Подобное меня больше не шокирует. Я привыкла к жизни и к смерти и ко всему, что лежит между ними. Но холод, идущий от кожи человека, лежащего в холодильной камере морга, сложно описать и так же сложно забыть. Смерть (как и жизнь) имеет свои фазы, и часто к тому времени, когда тело достают из холодильной камеры – перед приходом родных, для похорон, или кремации, или (как часто случается в больницах) для вскрытия, – оно мало напоминает того человека, который некогда в нем жил. Меняется лицо, кожа теряет цвет. Тело уменьшается и становится восковатым.

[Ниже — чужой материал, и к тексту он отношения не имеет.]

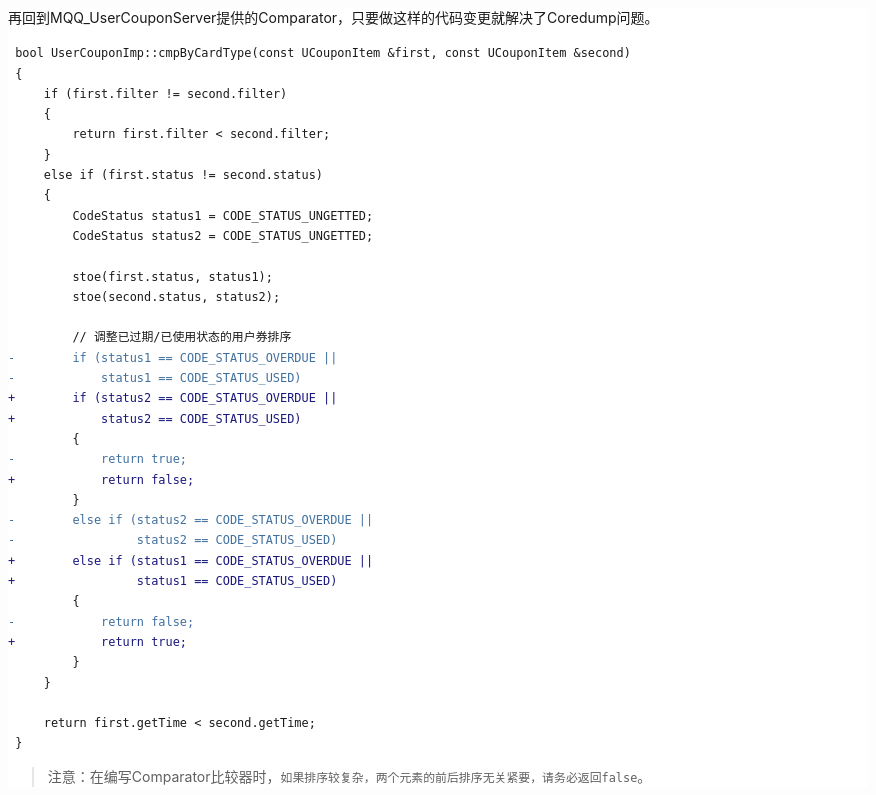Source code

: 再回到MQQ_UserCouponServer提供的Comparator，只要做这样的代码变更就解决了Coredump问题。
```diff
 bool UserCouponImp::cmpByCardType(const UCouponItem &first, const UCouponItem &second)
 {
     if (first.filter != second.filter)
     {   
         return first.filter < second.filter;
     }   
     else if (first.status != second.status)
     {   
         CodeStatus status1 = CODE_STATUS_UNGETTED;
         CodeStatus status2 = CODE_STATUS_UNGETTED;
 
         stoe(first.status, status1);
         stoe(second.status, status2);
 
         // 调整已过期/已使用状态的用户券排序
-        if (status1 == CODE_STATUS_OVERDUE ||
-            status1 == CODE_STATUS_USED)
+        if (status2 == CODE_STATUS_OVERDUE ||
+            status2 == CODE_STATUS_USED)
         {
-            return true;
+            return false;
         }
-        else if (status2 == CODE_STATUS_OVERDUE ||
-                 status2 == CODE_STATUS_USED)
+        else if (status1 == CODE_STATUS_OVERDUE ||
+                 status1 == CODE_STATUS_USED)
         {
-            return false;
+            return true;
         }
     }   
 
     return first.getTime < second.getTime;
 }
```

> 注意：在编写Comparator比较器时，`如果排序较复杂，两个元素的前后排序无关紧要，请务必返回false`。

Однако именно морг стал тем местом, где мне довелось воочию увидеть самую что ни на есть бесстрашную любовь. У меня была ужасная неделя – я без конца волновалась о том, что моя профессия медсестры Национальной службы здравоохранения не позволяет мне достаточно зарабатывать: вот-вот придут счета, которые мне нечем оплачивать, а тут еще и машина не заводится. У меня на руках двое малолетних детей – они совсем простужены, и у обоих болит горло, а я накачала их парацетамолом и ибупрофеном и отправила одного в детский сад, а другую – в школу и теперь жду, когда мне позвонят обеспокоенные педагоги и потребуют, чтобы я забрала детей (невыполнимая задача для дежурной медсестры, у которой полное отделение больных).
В середине смены я провожаю мать к ее умершему сыну. Я помню, как она, дрожа, шла рядом со мной в комнату, где на каталке, в гробу лежит Закари, обернутый мягким одеялом. Помню, я подумала о том, как эгоистичны и ничтожны мои собственные проблемы. Мы входим в тесную комнатушку, расположенную рядом с моргом. Мать наклоняется к своему сыну и шепчет что-то ему на ухо – я не могу разобрать, что именно. Это интимный момент, и я стою настолько далеко, насколько позволяют размеры комнаты. Но потом она отходит на несколько шагов назад и притягивает меня к себе, стискивает мою руку. Она не плачет. Просто смотрит на него и гладит по лицу большим пальцем. Закари кажется меньше, а его теплая смуглая кожа стала землисто-серой. Я хорошо его знаю. Я ухаживала за ним в течение многих месяцев, и последние несколько дней готовилась к его смерти. Пока он умирал, мы вместе с медсестрой по оказанию помощи людям, потерявшим ребенка, отрезали локон его волос, покрасили его ступни золотой краской. Я сняла отпечаток, сфотографировала его вместе с матерью и круглые сутки ставила ему его любимую музыку.
– Ты выглядишь так мирно, сынок. Больше никакой боли. Никаких операций. Никаких больниц. – Она замечает, что я дрожу и рыдаю. Снимает с него одеяло и пробегает рукой по его телу, по животу, по коленям, по ступням. – У вас есть дети? Я вас ни разу не спрашивала.